Our journey to dig deeper
We needed an approach that would enable us to go broad and deep to capture Twitter’s unique nature. This meant we had to push the boundaries of standard data science. We partnered with Jaywing Intelligence to design an approach; it started with our data to uncover stable communities on Twitter that we could dig into further.
Think of Twitter as an unimaginably vast room, a room that’s so big it can fit everyone in the world in – and more.
In this infinite room, people talk to each other and start to "self-organise" based on shared interests. This is similar to when you go to a party you end up gravitating towards people who are talking about stuff you’re into.
Now imagine you’re entering the room and don’t know anyone. Where do you go and who do you speak to? It’s hard to know.
Fortunately, this room has many screens on the wall showing content that might interest you. You head to the screen showing the content you’re interested in and you get chatting to other people who like that content.
You start to build connections with those around you. Slowly the content becomes secondary to the conversations you’re having with the people. When the content stops the conversation and the connection continues. Over time, groups grow existing independently of content.
It’s these persistent communities we wanted to find, the ones that exist above and beyond a particular trend or moment.
Kings of infinite space
So if you think of the infinite room as Twitter, how do we go about finding communities? In this case, we have to look beyond Tweets alone into follower graphs and bios of over four million UK accounts to find these communities with any confidence.

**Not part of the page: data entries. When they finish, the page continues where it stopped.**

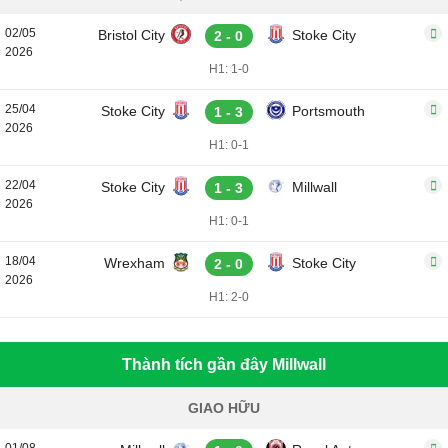
02/05
Bristol City
Stoke City
2 - 0
2026
H1: 1-0
25/04
Stoke City
Portsmouth
1 - 3
2026
H1: 0-1
22/04
Stoke City
Millwall
1 - 3
2026
H1: 0-1
18/04
Wrexham
Stoke City
2 - 0
2026
H1: 2-0
Thành tích gần đây Millwall
GIAO HỮU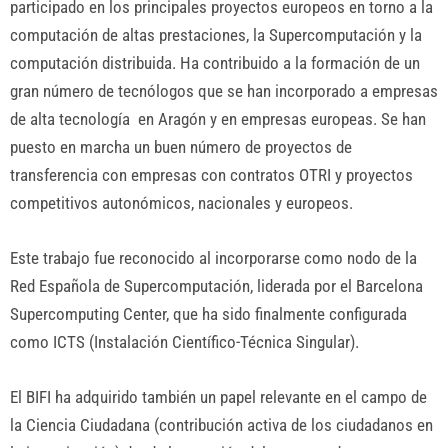
participado en los principales proyectos europeos en torno a la
computación de altas prestaciones, la Supercomputación y la
computación distribuida. Ha contribuido a la formación de un
gran número de tecnólogos que se han incorporado a empresas
de alta tecnología en Aragón y en empresas europeas. Se han
puesto en marcha un buen número de proyectos de
transferencia con empresas con contratos OTRI y proyectos
competitivos autonómicos, nacionales y europeos.
Este trabajo fue reconocido al incorporarse como nodo de la
Red Española de Supercomputación, liderada por el Barcelona
Supercomputing Center, que ha sido finalmente configurada
como ICTS (Instalación Científico-Técnica Singular).
El BIFI ha adquirido también un papel relevante en el campo de
la Ciencia Ciudadana (contribución activa de los ciudadanos en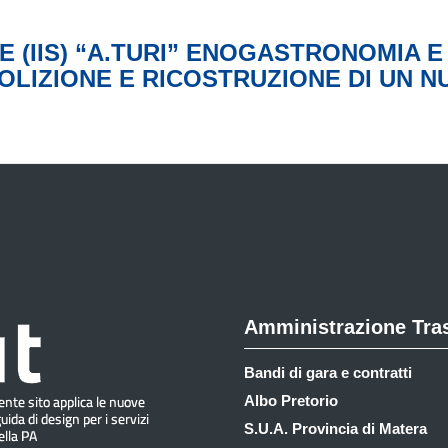
E (IIS) “A.TURI” ENOGASTRONOMIA 
LIZIONE E RICOSTRUZIONE DI UN NU
Amministrazione Tra
Bandi di gara e contratti
Albo Pretorio
S.U.A. Provincia di Matera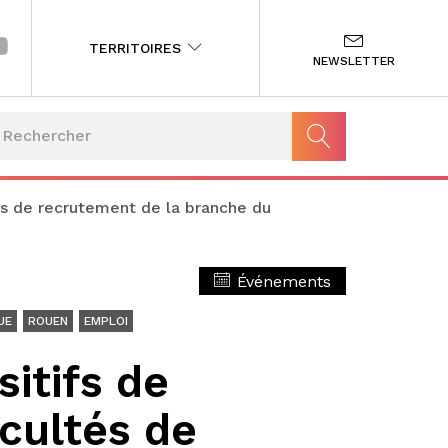
TERRITOIRES
NEWSLETTER
tés de recrutement de la branche du
Événements
UE
ROUEN
EMPLOI
itifs de
icultés de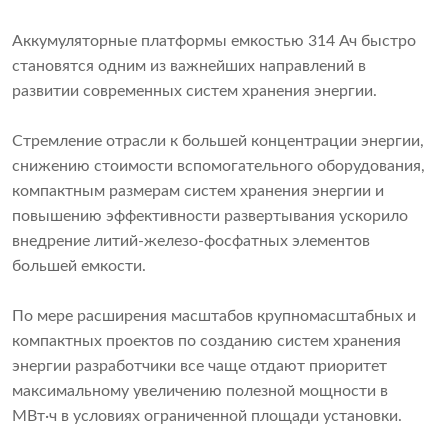
Аккумуляторные платформы емкостью 314 Ач быстро
становятся одним из важнейших направлений в
развитии современных систем хранения энергии.
Стремление отрасли к большей концентрации энергии,
снижению стоимости вспомогательного оборудования,
компактным размерам систем хранения энергии и
повышению эффективности развертывания ускорило
внедрение литий-железо-фосфатных элементов
большей емкости.
По мере расширения масштабов крупномасштабных и
компактных проектов по созданию систем хранения
энергии разработчики все чаще отдают приоритет
максимальному увеличению полезной мощности в
МВт·ч в условиях ограниченной площади установки.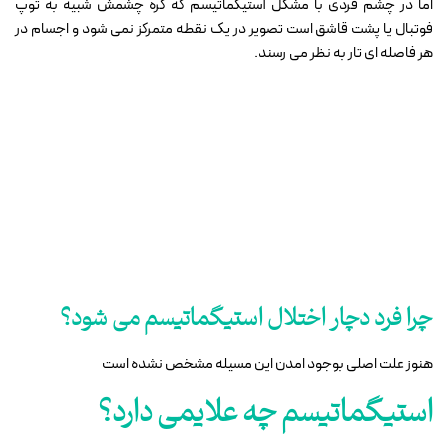
اما در چشم فردی با مشکل آستیگماتیسم که کره چشمش شبیه به توپ
فوتبال یا پشت قاشق است تصویر در یک نقطه متمرکز نمی شود و اجسام در
هر فاصله ای تار به نظر می رسند
.
چرا فرد دچار اختلال استیگماتیسم می شود؟
هنوز علت اصلی بوجود امدن این مسیله مشخص نشده است
استیگماتیسم چه علایمی دارد؟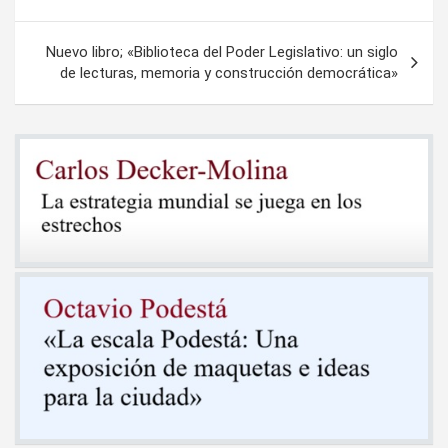
entradas
Nuevo libro; «Biblioteca del Poder Legislativo: un siglo
de lecturas, memoria y construcción democrática»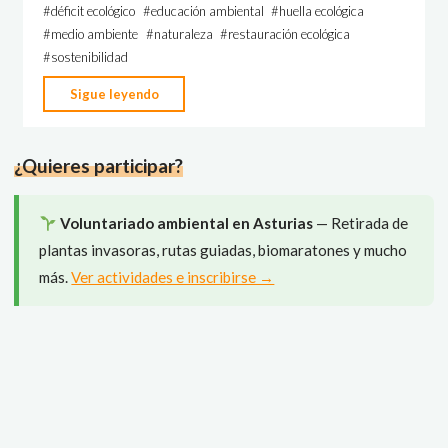
#
déficit ecológico
#
educación ambiental
#
huella ecológica
#
medio ambiente
#
naturaleza
#
restauración ecológica
#
sostenibilidad
"Día
Sigue leyendo
Mundial
del
¿Quieres participar?
Medio
Ambiente:
conocer
Voluntariado ambiental en Asturias
— Retirada de
la
plantas invasoras, rutas guiadas, biomaratones y mucho
naturaleza
más.
Ver actividades e inscribirse →
es
el
primer
paso
para
conservarla"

Once we had established a method to uncover persistent communities, there were two considerations: how do we make sure these communities aren’t random; how do we know that they matter enough for us to care?
Using mathematics and data from the Twitter eco-system, we could identify the persistent communities and ignore the random. This is based on p-values. Once we’d found the persistent communities, the ones that don’t just form randomly, our task was to understand... do they matter? To address this, we looked at two dimensions for every community: size and density.
Size is pretty straight forward: how large the communities uncovered were, how many accounts make them up. Density is the second dimension – how interconnected is the community?
And we found some interesting stuff – who knew there was a Cheese Twitter? Or that police and nurses use Twitter in a similar way, where teachers use it to share best practice?
Starting with Twitter data allowed us to find things we didn’t know were there.
But we also honed in on four communities that appeared to have the biggest presence on Twitter – football, gaming, music and health.